- **WHAT THE TASK ASKS**
Only the lines from the one containing "پاکستان انرجی ریوالونگ" to the end of the data are wanted; print them exactly as they appear.

- **RECORDS FOR PROCESSING**
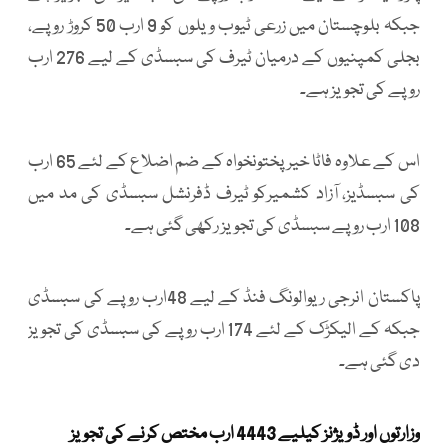
جبکہ بلوچستان میں زرعی ٹیوب ویلوں کو 9 ارب 50 کروڑ روپے،
بجلی کمپنیوں کے درمیان ٹیرف کی سبسڈی کے لیے 276 ارب
روپے کی تجویز ہے۔
اس کے علاوہ فاٹا خیرپختونخواہ کے ضم اضلاع کے لئے 65 ارب
کی سبسڈیز، آزاد کشمیرکو ٹیرف ڈفرنشل سبسڈی کی مد میں
108 ارب روپے سبسڈی کی تجویز رکھی گئی ہے۔
پاکستان انرجی ریوالونگ فنڈ کے لیے 48ارب روپے کی سبسڈی
جبکہ کے الیکڑک کے لئے 174 ارب روپے کی سبسڈی کی تجویز
دی گئی ہے۔
وزارتوں اور ڈویژنز کیلیے 4443 ارب مختص کرنے کی تجویز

- **ANSWER SECTION**
پاکستان انرجی ریوالونگ فنڈ کے لیے 48ارب روپے کی سبسڈی
جبکہ کے الیکڑک کے لئے 174 ارب روپے کی سبسڈی کی تجویز
دی گئی ہے۔
وزارتوں اور ڈویژنز کیلیے 4443 ارب مختص کرنے کی تجویز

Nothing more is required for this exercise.